La raison avancée par le gouvernement allemand pour justifier cette mesure est liée à l’intervention au Yémen de la coalition arabe dirigée par Riyad. Cette dernière vise à soutenir le président yéménite, Abdrabbo Mansour Hadi, reconnu par la communauté internationale, face aux rebelles Houthis, soutenus par l’Iran.

Au regard des conséquences de cette intervention sur les populations civiles, les ventes d’armes à l’Arabie Saoudite font l’objet de vives polémiques, parfois non dénuées d’arrière-pensées. La France est particulièrement critiquée alors que d’autres pays, États-Unis en tête, mais aussi la Russie ou encore la Chine, sfont partie des principaux fournisseurs d’armes de Riyad. L’Allemagne aussi d’ailleurs… mais de façon beaucoup plus discrète.

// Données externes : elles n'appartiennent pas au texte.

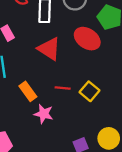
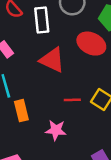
orange rectangle: (28, 91) -> (21, 111), moved, turned 30

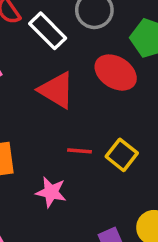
white rectangle: (42, 20) -> (48, 31), turned -45

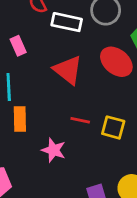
white rectangle: (48, 31) -> (67, 22), turned -40
yellow square: (122, 155) -> (113, 127), turned -30

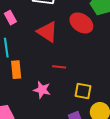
yellow square: (113, 127) -> (83, 91), moved

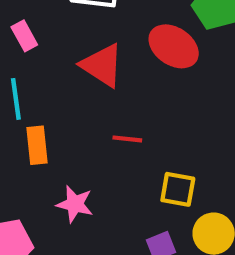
pink star: (42, 90) -> (75, 204), moved

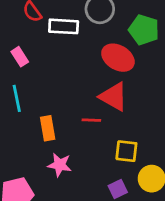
red triangle: (102, 65) -> (113, 97), moved
orange rectangle: (37, 145) -> (48, 128), moved

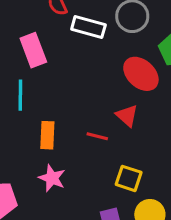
pink rectangle: (20, 57) -> (33, 50), size x1.5
red triangle: (113, 97) -> (127, 116), size x0.7

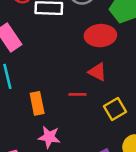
red ellipse: (141, 74) -> (100, 36), turned -32
yellow square: (129, 178) -> (115, 109), moved, turned -35

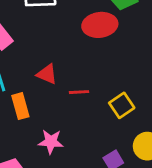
red triangle: (97, 72) -> (47, 74), moved
orange rectangle: (37, 103) -> (20, 106), moved

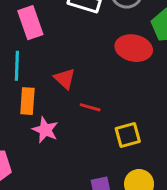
pink star: (51, 142) -> (45, 130), moved

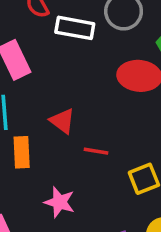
pink star: (45, 130) -> (59, 202), moved

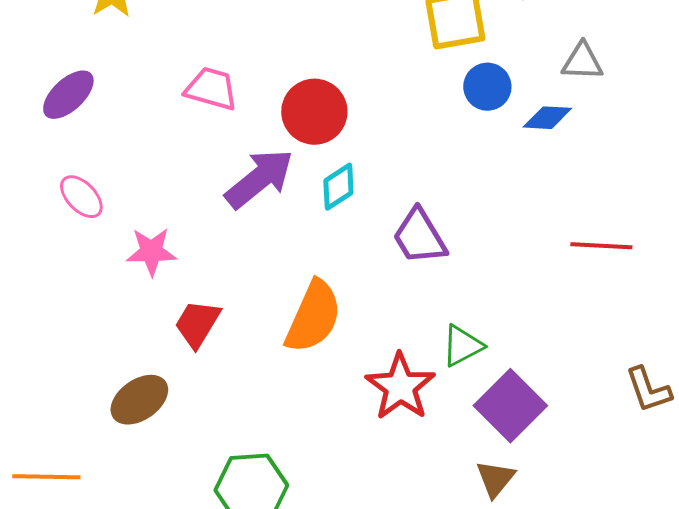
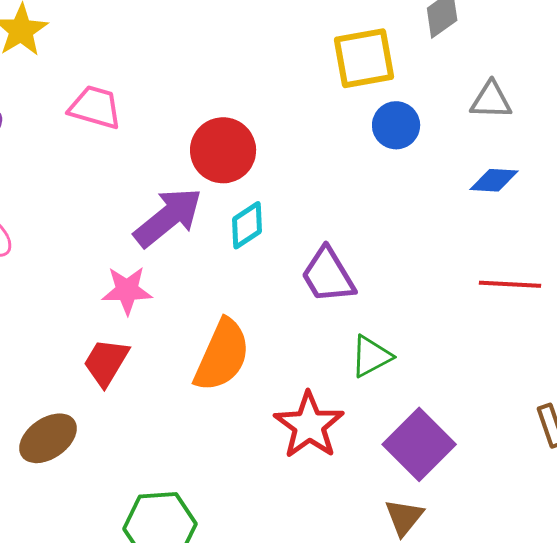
pink trapezoid: (211, 89) -> (95, 107), moved
blue diamond: (547, 118) -> (494, 180), moved
pink star: (151, 252) -> (127, 290), moved
green triangle: (462, 346) -> (371, 356), moved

« Nous sommes un certain nombre à ne pas apprécier les leçons de morale qui nous sont régulièrement adressées par des voisins, et amis, qui prennent des décisions à grand renfort de publicité et dont on s’aperçoit que des filiales judicieusement positionnées dans des pays lointains poursuivent leur commerce d’armes », a ainsi dénoncé Christian Cambon, le président de la commission sénatoriale des Affaires étrangères et de la Défense, alors qu’il recevait Florence Parly, la ministre des Armées, pour une audition.

Cela étant, l’accord de coalition gouvernementale conclu par les chrétiens-démocrates de la chancelière Angela Merkel [CDU/CSU] et les sociaux-démocrates du SPD interdit de livrer des armes aux pays de la coalition arabe engagée au Yémen. Aussi, l’embargo décrété après l’affaire Khashoggi [du nom d’un journaliste saoudien assassiné en Turquie, ndlr] est conforme à cette entente. Du moins en théorie… Car il en va autrement pour la pratique.

Ainsi, selon la presse d’outre-Rhin, et entre le 1er janvier et le 6 juin, le gouvernement allemand a accordé 122 licences d’exportation d’équipements militaires à 8 pays membres de la coalition arabe. Deux de ces licences ont même été accordées à l’Arabie Saoudite pour des SUV protégés.

Ces informations ne sortent pas de nulle part : elles ont été communiquées par Ulrich Nußbaum, secrétaire d’État au ministère allemand des Affaires économiques, en réponse à une demande adressée par l’eurodéputé écologiste Omid Nouripour.

La valeur de ces licences est supérieure à 1 milliard d’euros. Dans le détail, 13 concernent l’Égypte [pour 801,8 millions d’euros] et 43 ont été accordées aux Émirats arabes unis [pour 206,1 millions d’euros].

Cela étant, il est possible que certaines de ces licences aient été accordées pour autoriser la livraison de composants fabriqués en Allemagne à des industriels européens [et notamment français] ayant des contrats à honorer avec ces huit pays. C’est d’ailleurs probablement le cas pour Kamag, qui a livré des éléments à la PME française Nicolas Industrie pour une commande passée par Riyad.

Quoi qu’il en soit, s’agissant de l’Égypte, la commission du budget du Bundestag a approuvé, en avril dernier, la garantie d’Hermes-Euler d’un montant maximum de 2,3 milliards d’euros afin de couvrir la commande, passée par Le Caire, de six frégates Meko A200 produites par ThyssenKrupp Marine Systems [TKMS]. L’Arabie Saoudite devant en assurer le financement… Pour rappel, Naval Group avait déjà été retenu par la marine égyptienne pour livrer une FREMM [la « Tahya Misr »].